Mental Health and Behaviour at School
One in seven children and young people aged between 5 and 16 have a mental health need. It’s not uncommon and schools have a number of strategies in place to support your child or young person. It may be a short term issue or one that requires more support from a number of agencies
You may have concerns or know of a situation that may cause your child or young person to be upset or emotional at school. It would be very useful to talk to the school about it (such as a serious illness within the family, a family separation etc).
The school then would be more aware of why your child or young person is reacting in an unusual way.
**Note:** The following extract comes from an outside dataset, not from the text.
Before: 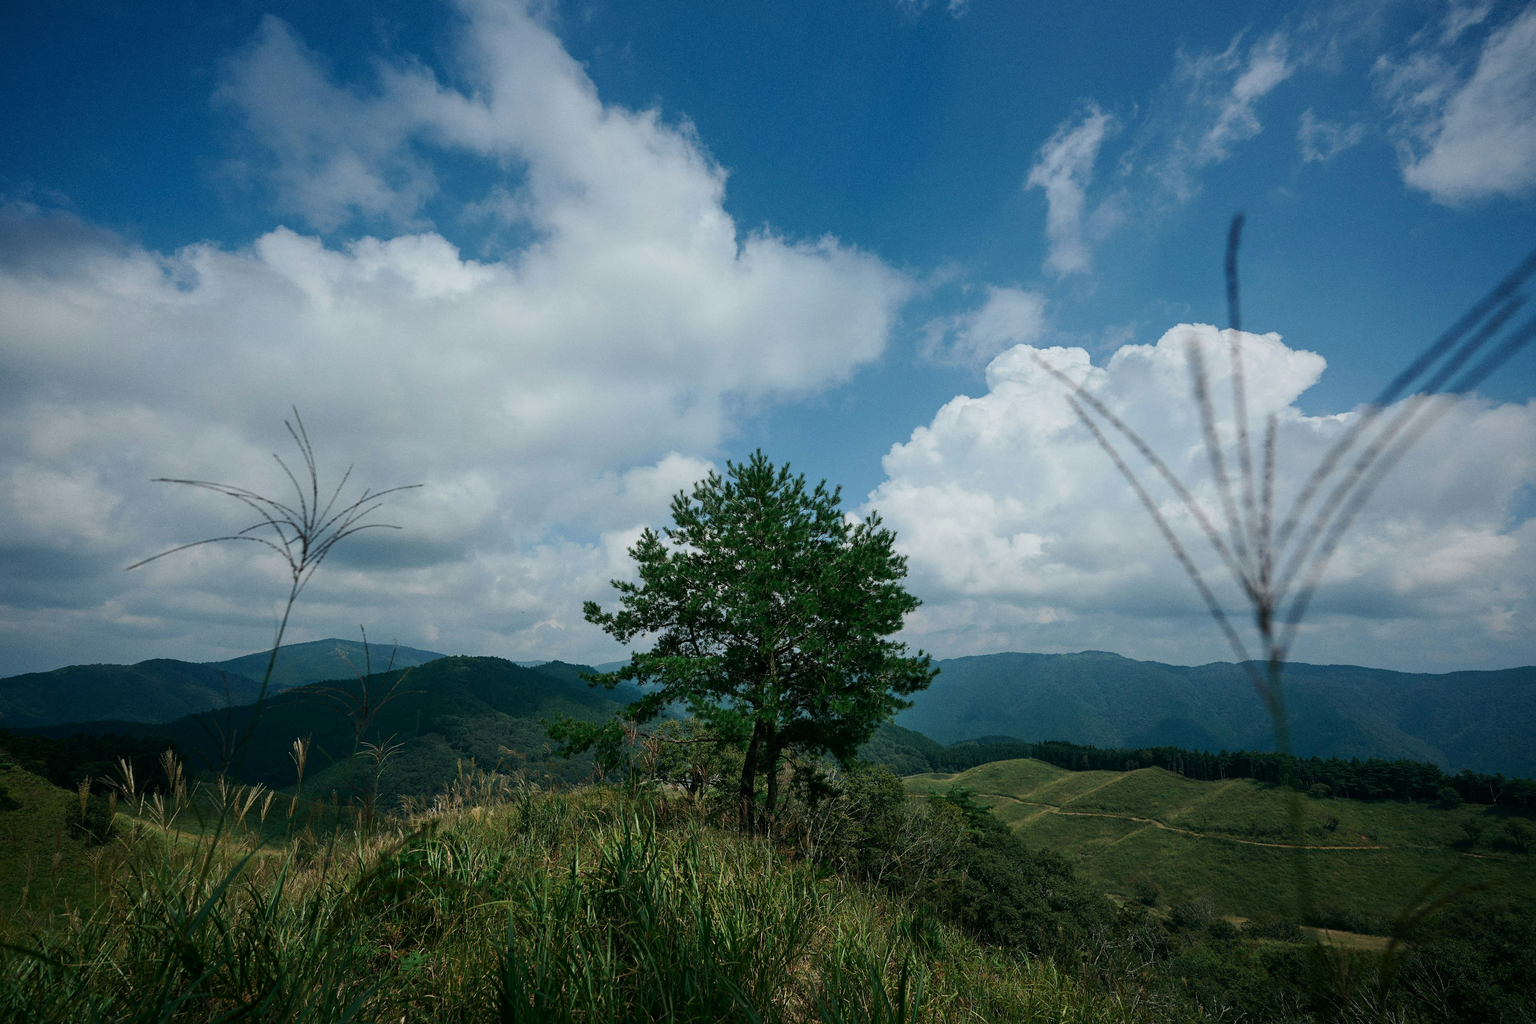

They will be better prepared to support them during that period.
A teacher isn’t a mental health professional and can’t diagnose a problem. But they can spot signs of changes in their student’s behaviour which may mean they need extra help.
This could include the following behaviour:
- Being disruptive
- Being anxious or worried
- Being quieter than usual
- Seeming depressed or withdrawn
It could be caused by a sudden change in their personal situation or a short term issue that they need to work out. Something like worrying about an exam or problems with a bully.
What happens when a student needs help
The teacher may speak with the student first to find out what the problem is and where it is (at home, in school or at a club or activity) so that they can sort it out.
If the problem is serious they’ll probably suggest the student sees the school counselling service. They will try to find a solution and may contact the student’s family.
If a student’s mental health is at obvious risk, they or their family should get medical advice. This should be from the family doctor as soon as possible.